C’è un’età più a rischio per la malattia cardiovascolare nelle donne?
«Un altro studio americano pubblicato nel 2023 sul Journal of the American Heart Association, su 177.602 donne di età compresa tra 18 e 55 anni, con diagnosi primaria di infarto miocardico acuto (STEMI), evidenzia come la percentuale di ospedalizzazione è aumentata nelle donne di età compresa tra 18 e 34 anni e tra i 35-44 anni. La prevalenza di fattori di rischio cardiovascolari tradizionali e non tradizionali specifici per le donne o prevalentemente femminili è aumentata in tutti i sottogruppi di età. Inoltre, come riportato da un’ampio studio di sorveglianza condotta dal gruppo di Arora e pubblicato nel 2019 su Circulation, le giovani donne ricoverate avevano più fattori di rischio rispetto al sesso maschile, particolarmente diabete, ipertensione, fumo, ed erano meno trattate con ipocolesterolemizzanti e meno sottoposte a coronarografia e procedure di rivascolarizzazione. Il maggior rischio di eventi CV nelle giovani è legato indubbiamente all’aumento del fumo, anche con tabacco riscaldato. Si stanno iniziando i primi studi per valutare gli effetti cardiovascolari di questo tipo di fumo. C’è anche uno stile di vita non adeguato rispetto all’alimentazione, al fumo, all’alcol, alla mancata attività fisica, allo stress. E poi si registra una scarsa consapevolezza della donna giovane che non si considera a rischio come la donna in menopausa. E’ vero che la donna giovane ha un rischio minore perché è protetta dall’ombrello estrogenico, ma non può considerarsi esente da rischio. La donna infatti ha un ritardo di 10 anni rispetto all’uomo per un evento acuto, grazie alla protezione estrogenica, ma la mortalità è maggiore perché non attenzionata sul proprio rischio cardiovascolare e non adeguatamente trattata farmacologicamente, a differenza degli uomini. Tra i fattori generi-specifici nelle donne ci sono anche le terapie oncologiche: chemioterapia e radioterapia che possono contribuire ad aumentare il rischio cardiovascolare nelle donne».

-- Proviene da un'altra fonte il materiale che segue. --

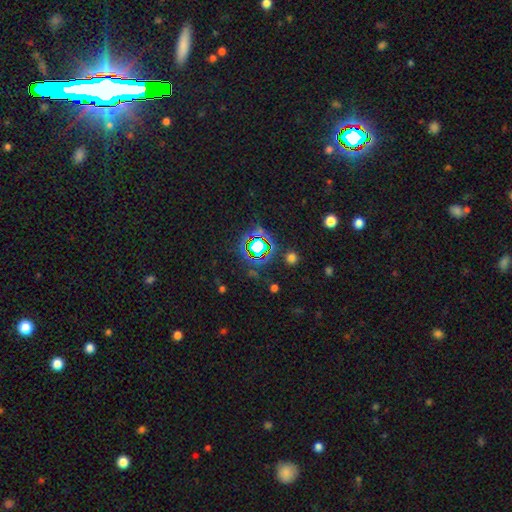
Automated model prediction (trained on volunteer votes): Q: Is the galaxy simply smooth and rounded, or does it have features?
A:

Donne giovani con rischio cardiovascolare o con patologie cardiache già note possono affrontare una gravidanza?
«Oggi c’è una grande attenzione a queste donne. Se c’è una volontà di affrontare una gravidanza, deve essere fatta una valutazione cardiologica e curare eventuali rischi, con controlli più ravvicinati nella donna durante i nove mesi di gestazione. Il messaggio importante è di rivolgersi a uno specialista cardiologo prima di affrontare una gravidanza, soprattutto in presenza di malattia conclamata, ma anche dove ci sia solo una familiarità per cardiopatie familiari».